Datalogue’s expansion to Montreal, Delisle’s hometown, evolved swiftly. He and a partner founded Datalogue in 2016 at Cornell Tech in Manhattan and were lucky when a tech mogul, Charles E. Phillips Jr., the chief executive of Infor, gave him two desks on the fifth floor of Infor’s elegantly restored Flatiron headquarters.
By spring 2017, Datalogue had grown to five employees and had raised $1.5 million in seed funding. But to bring in more engineers would have cost thousands of dollars in visa fees, Delisle said, and even then, the process would not be guaranteed. Canada has a burgeoning artificial intelligence sector, and the company opened its Montreal office in April in the trendy Mile End neighborhood; it raised another $1.5 million in seed funding by November.
Still, Delisle said that his company has better access to customers in New York, and for that reason he has kept seven employees there for sales and marketing.
While tech is still thriving in New York, where it is the fastest-growing industry in the city, losing offices or whole companies to Canada could be a concern, said Kevin Ryan, an entrepreneur who had founded a half-dozen startups.
“When someone decides not to come here to join a startup, and they go to Toronto, some of them may break off and start a new company across the street,” he said. “The wider impact will be felt, literally, for decades.”
Delisle agreed. “I’m not necessarily scared for New York, there’s phenomenal programs there,” he said. “I am more scared for the broader policies being applied right now.”
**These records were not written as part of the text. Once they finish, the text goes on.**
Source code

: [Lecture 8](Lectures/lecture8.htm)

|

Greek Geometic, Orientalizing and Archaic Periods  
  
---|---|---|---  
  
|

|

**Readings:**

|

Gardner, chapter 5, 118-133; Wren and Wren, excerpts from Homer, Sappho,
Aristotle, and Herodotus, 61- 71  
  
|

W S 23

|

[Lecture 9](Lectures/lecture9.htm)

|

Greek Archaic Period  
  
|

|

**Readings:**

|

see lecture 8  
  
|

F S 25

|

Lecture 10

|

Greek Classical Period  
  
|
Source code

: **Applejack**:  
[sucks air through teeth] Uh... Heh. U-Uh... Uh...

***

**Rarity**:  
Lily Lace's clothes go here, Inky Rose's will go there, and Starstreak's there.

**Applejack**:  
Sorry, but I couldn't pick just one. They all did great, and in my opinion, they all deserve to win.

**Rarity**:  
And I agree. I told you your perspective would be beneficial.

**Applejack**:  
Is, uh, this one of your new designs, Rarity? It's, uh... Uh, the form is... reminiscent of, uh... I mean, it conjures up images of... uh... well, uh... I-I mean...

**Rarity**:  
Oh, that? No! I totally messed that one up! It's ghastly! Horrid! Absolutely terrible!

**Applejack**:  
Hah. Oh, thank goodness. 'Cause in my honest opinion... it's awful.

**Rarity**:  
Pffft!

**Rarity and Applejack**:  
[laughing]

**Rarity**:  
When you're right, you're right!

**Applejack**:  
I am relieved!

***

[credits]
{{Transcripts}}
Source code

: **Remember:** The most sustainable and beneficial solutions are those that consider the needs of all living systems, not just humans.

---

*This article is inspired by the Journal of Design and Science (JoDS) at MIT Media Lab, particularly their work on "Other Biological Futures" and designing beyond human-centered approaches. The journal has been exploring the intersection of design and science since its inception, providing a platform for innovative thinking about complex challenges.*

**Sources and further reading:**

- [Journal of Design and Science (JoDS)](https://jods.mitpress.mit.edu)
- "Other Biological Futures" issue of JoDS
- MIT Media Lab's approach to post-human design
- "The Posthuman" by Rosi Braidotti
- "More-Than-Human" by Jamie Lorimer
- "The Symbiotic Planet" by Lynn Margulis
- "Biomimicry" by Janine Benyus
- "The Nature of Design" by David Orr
According to the Partnership for New York City, a business advocacy group, immigration has always been central to the economy of New York. Forty-eight percent of the city’s small-business owners are immigrants, and 45 percent of the workforce in the city is foreign-born.
“The No. 1 priority of business today is where they can get the talent they need from the global talent pool,” said Kathryn S. Wylde, the chief executive of the group. “There’s not much a locality can do to incentivize, but we can try to keep the global pipeline open.”
Stimulating the city economy was the impetus for New York’s Economic Development Corp. to create a program called International Innovators Initiative, or IN2NYC. The idea was to provide H-1B visas that were exempt from the government-imposed cap because entrepreneurs would partner with city universities.
The program was announced in the spring of 2016 and received 144 applications in the first round. The second round, coming on the heels of the Trump administration’s travel ban, attracted half that number. The program received only 41 this fall.
Perhaps even more telling is the small number of foreign entrepreneurs who received visas: six. The IN2NYC program had envisioned at least 25 working at once, but the process, officials say, has been delayed by government challenges.
One company that was initially rejected has appealed — and set up shop in Canada while it is waiting for a decision.